**TASK**
Write out everything in the items from the line containing "تاکنون بدون امتیاز" down to the line containing "۰۲۱۸۷۷۰۰۵۶۷", keeping both of those lines and copying each one without change.

**THE RECORDS**
※ ※ ※

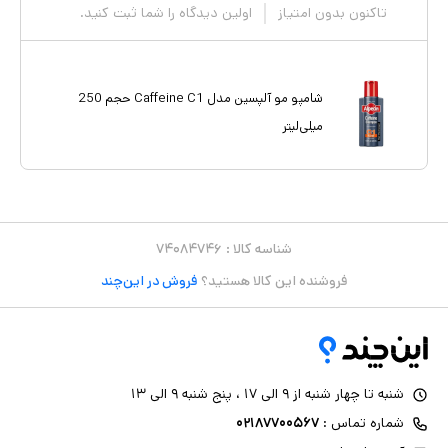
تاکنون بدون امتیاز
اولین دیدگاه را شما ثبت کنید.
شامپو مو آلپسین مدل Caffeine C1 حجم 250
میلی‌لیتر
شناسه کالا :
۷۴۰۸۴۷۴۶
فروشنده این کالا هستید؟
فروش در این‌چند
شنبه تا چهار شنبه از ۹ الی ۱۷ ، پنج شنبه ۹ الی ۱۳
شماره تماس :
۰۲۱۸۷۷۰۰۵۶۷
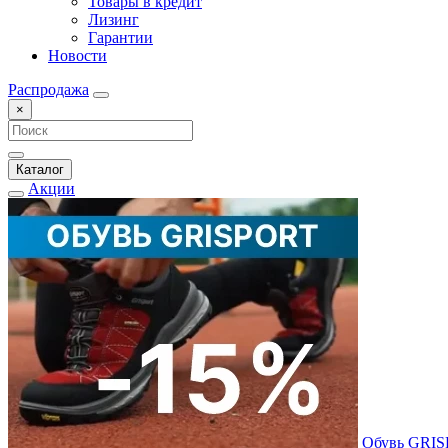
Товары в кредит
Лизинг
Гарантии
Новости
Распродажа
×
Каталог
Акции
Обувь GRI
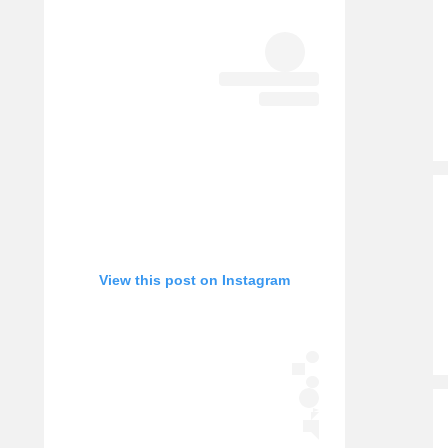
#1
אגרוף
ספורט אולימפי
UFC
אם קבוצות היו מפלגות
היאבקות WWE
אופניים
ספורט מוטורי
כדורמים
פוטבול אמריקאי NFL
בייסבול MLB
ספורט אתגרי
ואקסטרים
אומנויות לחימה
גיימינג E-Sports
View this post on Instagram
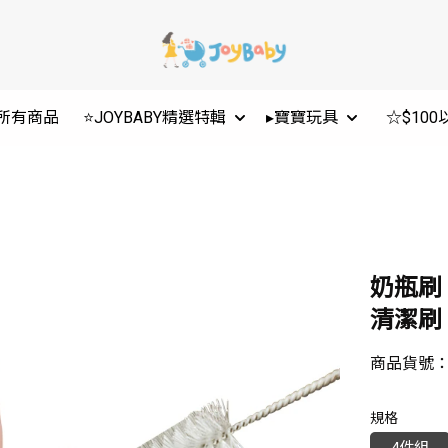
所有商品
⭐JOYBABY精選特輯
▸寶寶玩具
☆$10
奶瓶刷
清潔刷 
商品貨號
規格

※ ※ ※

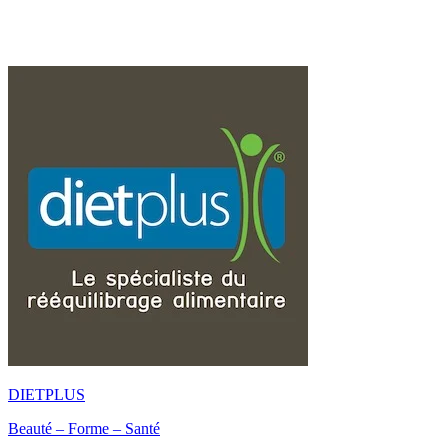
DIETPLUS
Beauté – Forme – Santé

※ ※ ※

**SOLUTION TO THIS EXERCISE**
تاکنون بدون امتیاز
اولین دیدگاه را شما ثبت کنید.
شامپو مو آلپسین مدل Caffeine C1 حجم 250
میلی‌لیتر
شناسه کالا :
۷۴۰۸۴۷۴۶
فروشنده این کالا هستید؟
فروش در این‌چند
شنبه تا چهار شنبه از ۹ الی ۱۷ ، پنج شنبه ۹ الی ۱۳
شماره تماس :
۰۲۱۸۷۷۰۰۵۶۷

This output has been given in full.